A new international research programme is being launched to make renewables cheaper than coal within 10 years.
The scheme’s backers, who include leading figures from business, government and academia, warn that cheap clean energy is crucial to keeping global temperatures from rising by more than 2C – seen as the threshold for dangerous climate change.
Like the US programme in the 1960s to put a man on the moon, the Global Apollo Programme has a clear goal, in this case to make electricity from solar and wind cheaper than power from coal in every country and to do so within a decade.
Key areas the international scheme will focus on include ways of storing electricity, smart grids which balance supply and demand and solar and wind technology.
The initiative has been welcomed by leading naturalist and broadcaster Sir David Attenborough, who said: “At last – an authoritative, practical and comprehensible plan that could avert the catastrophe that is threatening our planet.”
It is being proposed by former UK government chief scientist, Sir David King, former BP chief executive Lord Browne, former cabinet secretary Lord O’Donnell, Lord Stern who wrote the key report on the economics of climate change, former Climate Change Committee chairman Lord Turner, Astronomer Royal Lord Rees and London School of Economics (LSE) economist Lord Layard.
A report by the group, published as the programme is launched, warns that renewable energy has been “starved” of public investment in research and development.
The report’s authors said: “The greatest scientific challenge facing the world is the need for clean energy that costs less than that from fossil fuel. Yet only 2% of world R&D (research and development) now goes on that problem.
“In the past, when our way of life has been threatened, governments have mounted major scientific programmes.”
Just 6 billion US dollars (£4 billion) a year is currently spent on renewable energy research and development, a figure dwarfed by the subsidies paid annually to fossil fuel industries of some 550 billion US dollars (£360 billion), the report said.
Under the plans for the initiative, countries which sign up will commit to spending at least 0.02% of economic output (GDP) on the internationally coordinated research programme.
A “roadmap committee” will be established to identify the bottlenecks to reducing clean energy costs year-on-year.
While solar and wind technology costs have been falling in the last few years, the report said that more research could see further reductions in price, while other parts of the energy system also needed addressing.
Finding ways to store energy so that it is available when and where it is needed for powering buildings and electric vehicles, is “a major research challenge, and cracking it will be a key to cheap and universal clean energy”, the report said.
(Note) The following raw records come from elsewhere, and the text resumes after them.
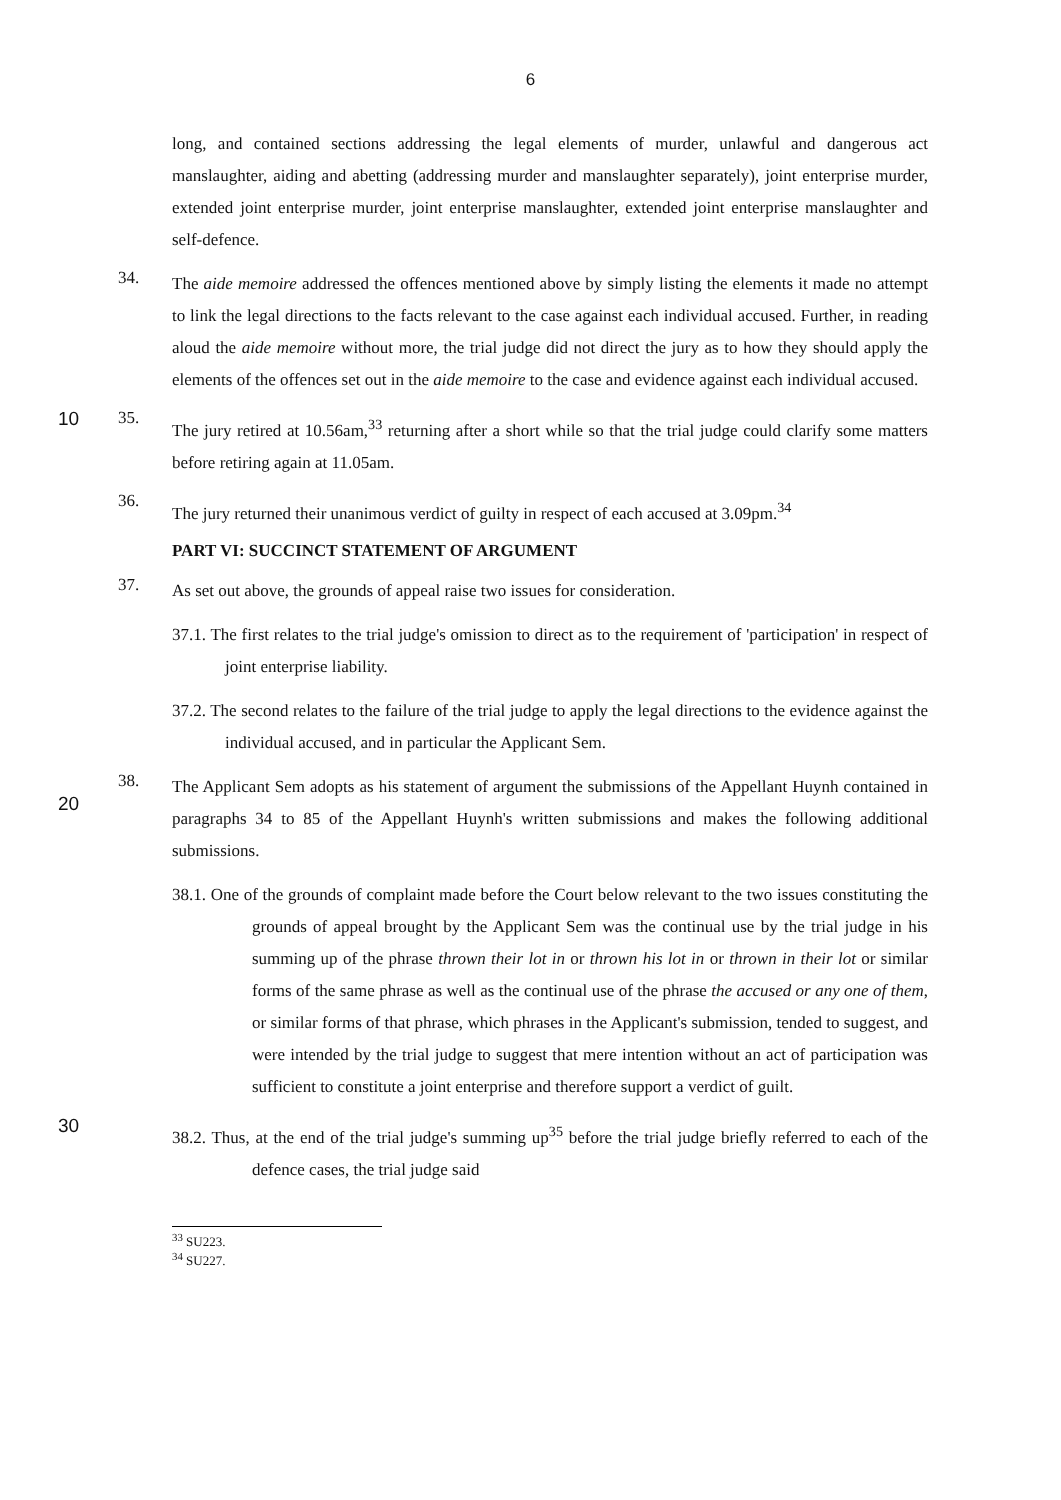6
long, and contained sections addressing the legal elements of murder, unlawful and dangerous act manslaughter, aiding and abetting (addressing murder and manslaughter separately), joint enterprise murder, extended joint enterprise murder, joint enterprise manslaughter, extended joint enterprise manslaughter and self-defence.
34.
The aide memoire addressed the offences mentioned above by simply listing the elements it made no attempt to link the legal directions to the facts relevant to the case against each individual accused. Further, in reading aloud the aide memoire without more, the trial judge did not direct the jury as to how they should apply the elements of the offences set out in the aide memoire to the case and evidence against each individual accused.
10 35.
The jury retired at 10.56am,<sup>33</sup> returning after a short while so that the trial judge could clarify some matters before retiring again at 11.05am.
36.
The jury returned their unanimous verdict of guilty in respect of each accused at 3.09pm.<sup>34</sup>
PART VI: SUCCINCT STATEMENT OF ARGUMENT
37.
As set out above, the grounds of appeal raise two issues for consideration.
37.1. The first relates to the trial judge's omission to direct as to the requirement of 'participation' in respect of joint enterprise liability.
37.2. The second relates to the failure of the trial judge to apply the legal directions to the evidence against the individual accused, and in particular the Applicant Sem.
20 38.
The Applicant Sem adopts as his statement of argument the submissions of the Appellant Huynh contained in paragraphs 34 to 85 of the Appellant Huynh's written submissions and makes the following additional submissions.
38.1. One of the grounds of complaint made before the Court below relevant to the two issues constituting the grounds of appeal brought by the Applicant Sem was the continual use by the trial judge in his summing up of the phrase thrown their lot in or thrown his lot in or thrown in their lot or similar forms of the same phrase as well as the continual use of the phrase the accused or any one of them, or similar forms of that phrase, which phrases in the Applicant's submission, tended to suggest, and were intended by the trial judge to suggest that mere intention without an act of participation was sufficient to constitute a joint enterprise and therefore support a verdict of guilt.
30
38.2. Thus, at the end of the trial judge's summing up<sup>35</sup> before the trial judge briefly referred to each of the defence cases, the trial judge said
<sup>33</sup> SU223.
<sup>34</sup> SU227.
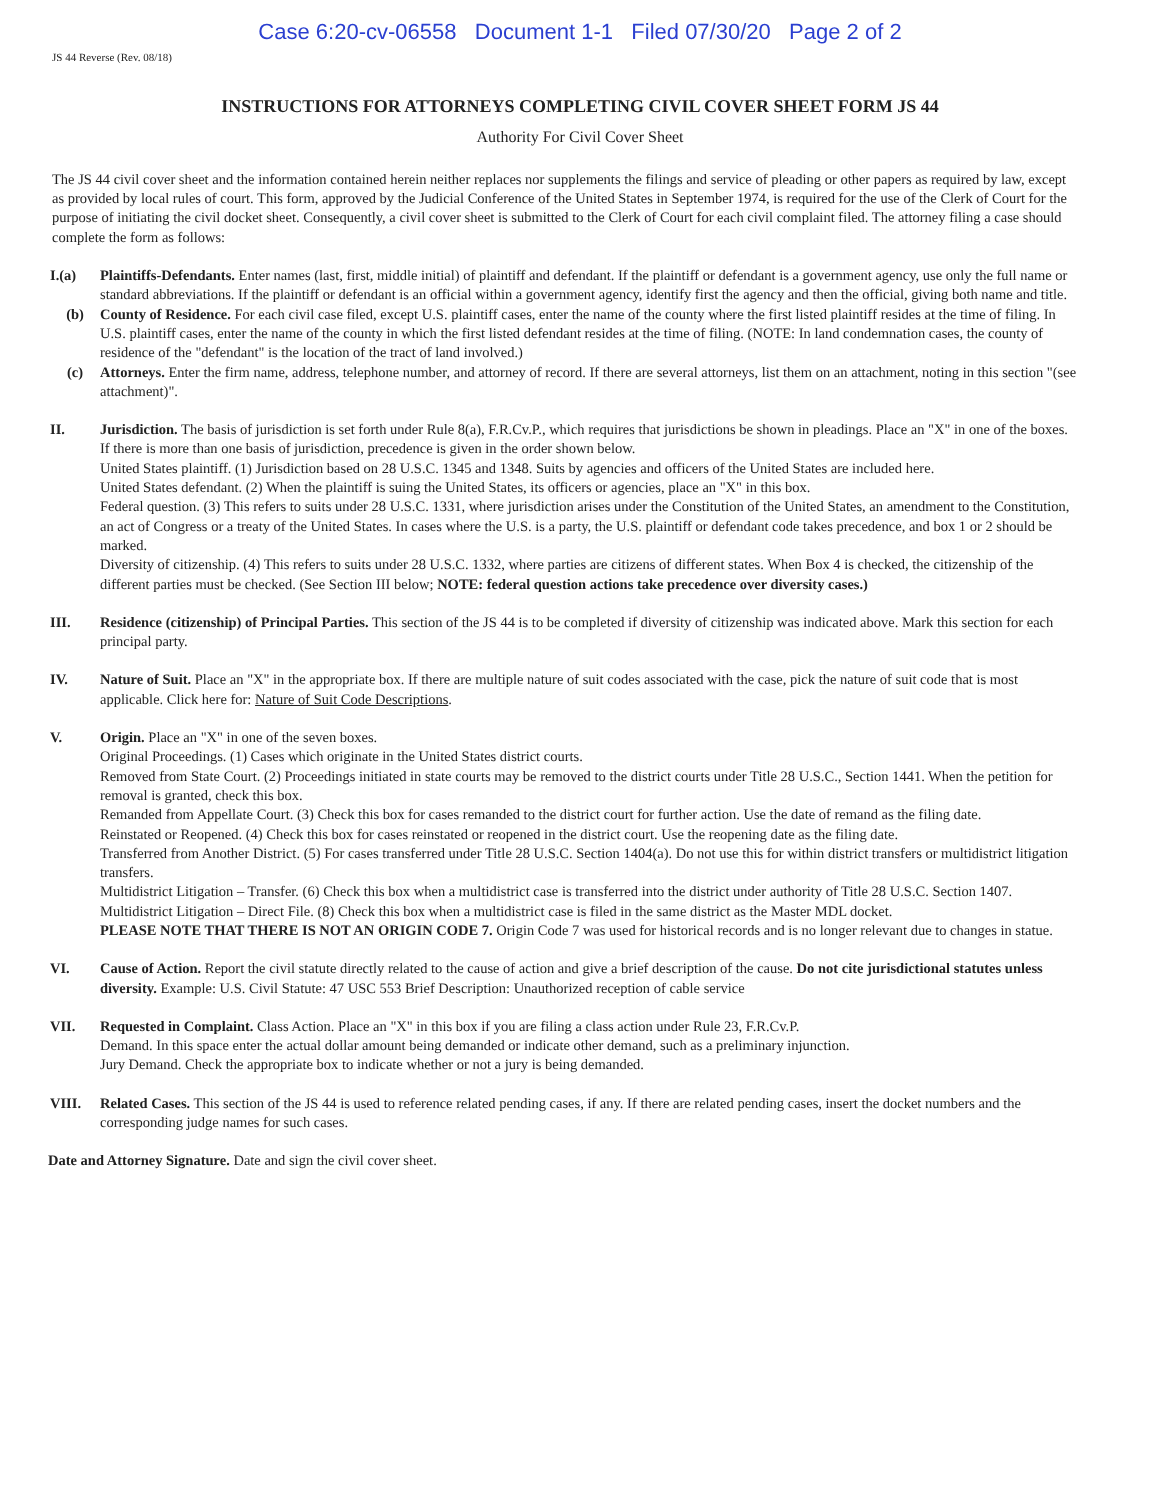Case 6:20-cv-06558 Document 1-1 Filed 07/30/20 Page 2 of 2
JS 44 Reverse (Rev. 08/18)
INSTRUCTIONS FOR ATTORNEYS COMPLETING CIVIL COVER SHEET FORM JS 44
Authority For Civil Cover Sheet
The JS 44 civil cover sheet and the information contained herein neither replaces nor supplements the filings and service of pleading or other papers as required by law, except as provided by local rules of court. This form, approved by the Judicial Conference of the United States in September 1974, is required for the use of the Clerk of Court for the purpose of initiating the civil docket sheet. Consequently, a civil cover sheet is submitted to the Clerk of Court for each civil complaint filed. The attorney filing a case should complete the form as follows:
I.(a) Plaintiffs-Defendants. Enter names (last, first, middle initial) of plaintiff and defendant. If the plaintiff or defendant is a government agency, use only the full name or standard abbreviations. If the plaintiff or defendant is an official within a government agency, identify first the agency and then the official, giving both name and title.
(b) County of Residence. For each civil case filed, except U.S. plaintiff cases, enter the name of the county where the first listed plaintiff resides at the time of filing. In U.S. plaintiff cases, enter the name of the county in which the first listed defendant resides at the time of filing. (NOTE: In land condemnation cases, the county of residence of the "defendant" is the location of the tract of land involved.)
(c) Attorneys. Enter the firm name, address, telephone number, and attorney of record. If there are several attorneys, list them on an attachment, noting in this section "(see attachment)".
II. Jurisdiction. The basis of jurisdiction is set forth under Rule 8(a), F.R.Cv.P., which requires that jurisdictions be shown in pleadings. Place an "X" in one of the boxes. If there is more than one basis of jurisdiction, precedence is given in the order shown below.
United States plaintiff. (1) Jurisdiction based on 28 U.S.C. 1345 and 1348. Suits by agencies and officers of the United States are included here.
United States defendant. (2) When the plaintiff is suing the United States, its officers or agencies, place an "X" in this box.
Federal question. (3) This refers to suits under 28 U.S.C. 1331, where jurisdiction arises under the Constitution of the United States, an amendment to the Constitution, an act of Congress or a treaty of the United States. In cases where the U.S. is a party, the U.S. plaintiff or defendant code takes precedence, and box 1 or 2 should be marked.
Diversity of citizenship. (4) This refers to suits under 28 U.S.C. 1332, where parties are citizens of different states. When Box 4 is checked, the citizenship of the different parties must be checked. (See Section III below; NOTE: federal question actions take precedence over diversity cases.)
III. Residence (citizenship) of Principal Parties. This section of the JS 44 is to be completed if diversity of citizenship was indicated above. Mark this section for each principal party.
IV. Nature of Suit. Place an "X" in the appropriate box. If there are multiple nature of suit codes associated with the case, pick the nature of suit code that is most applicable. Click here for: Nature of Suit Code Descriptions.
V. Origin. Place an "X" in one of the seven boxes.
Original Proceedings. (1) Cases which originate in the United States district courts.
Removed from State Court. (2) Proceedings initiated in state courts may be removed to the district courts under Title 28 U.S.C., Section 1441. When the petition for removal is granted, check this box.
Remanded from Appellate Court. (3) Check this box for cases remanded to the district court for further action. Use the date of remand as the filing date.
Reinstated or Reopened. (4) Check this box for cases reinstated or reopened in the district court. Use the reopening date as the filing date.
Transferred from Another District. (5) For cases transferred under Title 28 U.S.C. Section 1404(a). Do not use this for within district transfers or multidistrict litigation transfers.
Multidistrict Litigation – Transfer. (6) Check this box when a multidistrict case is transferred into the district under authority of Title 28 U.S.C. Section 1407.
Multidistrict Litigation – Direct File. (8) Check this box when a multidistrict case is filed in the same district as the Master MDL docket.
PLEASE NOTE THAT THERE IS NOT AN ORIGIN CODE 7. Origin Code 7 was used for historical records and is no longer relevant due to changes in statue.
VI. Cause of Action. Report the civil statute directly related to the cause of action and give a brief description of the cause. Do not cite jurisdictional statutes unless diversity. Example: U.S. Civil Statute: 47 USC 553 Brief Description: Unauthorized reception of cable service
VII. Requested in Complaint. Class Action. Place an "X" in this box if you are filing a class action under Rule 23, F.R.Cv.P.
Demand. In this space enter the actual dollar amount being demanded or indicate other demand, such as a preliminary injunction.
Jury Demand. Check the appropriate box to indicate whether or not a jury is being demanded.
VIII. Related Cases. This section of the JS 44 is used to reference related pending cases, if any. If there are related pending cases, insert the docket numbers and the corresponding judge names for such cases.
Date and Attorney Signature. Date and sign the civil cover sheet.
Batteries, hydrogen, pumped hydro schemes, thermal storage, flywheels and molten salt are all possible ways of storing renewables, while major improvements in grid software and interconnectors are needed for an efficient system of clean energy.
According to its backers, the programme has been privately discussed with governments around the world over the last year and has been widely welcomed.
It will be discussed G7 meeting of leading economies in June, and supporters hope that by the end of the year the major countries of the world will have decided to join.